For this project, we are going to do research about data scientists’ career future, necessary skill and salary. Data were colllected from Indeed, O*NET, Bureau of Labor Statistics website by webscaping using R.

Hui Han (Gracie) and I (Jun Pan) were focused on the data analysis of 31 data science related jobs and necessary hard skills.

Firstly, 31 data science related jobs and required skills were downloaded from O*NET website and saved in github repository. Load csv files for occupations and skills from github

f1<- read.csv("https://raw.githubusercontent.com/simplymathematics/data-skills/master/tech_skills/old/technology_skills_11-3111-00.csv")
f3<-read.csv("https://raw.githubusercontent.com/simplymathematics/data-skills/master/tech_skills/old/technology_skills_13-1141-00.csv")
f4<-read.csv("https://raw.githubusercontent.com/simplymathematics/data-skills/master/tech_skills/old/technology_skills_13-1161-00.csv")

• Task set:
[a] According to the text on data science careers, which websites were the data collected from?
[b] Carry on the text on data science careers from the point where it stops.
The entries are separate material and are not part of the text on data science careers.

• Extracted material:
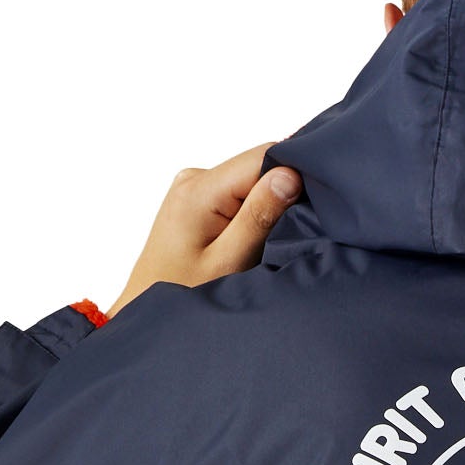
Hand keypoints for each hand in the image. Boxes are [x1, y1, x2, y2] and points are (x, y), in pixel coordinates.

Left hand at [108, 144, 303, 316]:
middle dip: (283, 194)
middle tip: (293, 232)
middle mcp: (194, 178)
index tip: (315, 205)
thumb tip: (289, 174)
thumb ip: (258, 216)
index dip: (296, 173)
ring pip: (251, 181)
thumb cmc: (185, 294)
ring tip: (269, 241)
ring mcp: (194, 186)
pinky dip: (254, 212)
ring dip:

• Answers:
[a] Indeed, O*NET, and the Bureau of Labor Statistics website.

[b]
f5<-read.csv("https://raw.githubusercontent.com/simplymathematics/data-skills/master/tech_skills/old/technology_skills_13-2011-02.csv")
f6<-read.csv("https://raw.githubusercontent.com/simplymathematics/data-skills/master/tech_skills/old/technology_skills_13-2041-00.csv")
f7<-read.csv("https://raw.githubusercontent.com/simplymathematics/data-skills/master/tech_skills/old/technology_skills_13-2051-00.csv")
f8<-read.csv("https://raw.githubusercontent.com/simplymathematics/data-skills/master/tech_skills/old/technology_skills_13-2053-00.csv")
f9<-read.csv("https://raw.githubusercontent.com/simplymathematics/data-skills/master/tech_skills/old/technology_skills_13-2099-02.csv")
f10<-read.csv("https://raw.githubusercontent.com/simplymathematics/data-skills/master/tech_skills/old/technology_skills_15-1111-00.csv")
f11<-read.csv("https://raw.githubusercontent.com/simplymathematics/data-skills/master/tech_skills/old/technology_skills_15-1121-00.csv")
f12<-read.csv("https://raw.githubusercontent.com/simplymathematics/data-skills/master/tech_skills/old/technology_skills_15-1131-00.csv")
f13<-read.csv("https://raw.githubusercontent.com/simplymathematics/data-skills/master/tech_skills/old/technology_skills_15-1133-00.csv")
f14<-read.csv("https://raw.githubusercontent.com/simplymathematics/data-skills/master/tech_skills/old/technology_skills_15-1134-00.csv")
f15<-read.csv("https://raw.githubusercontent.com/simplymathematics/data-skills/master/tech_skills/old/technology_skills_15-1141-00.csv")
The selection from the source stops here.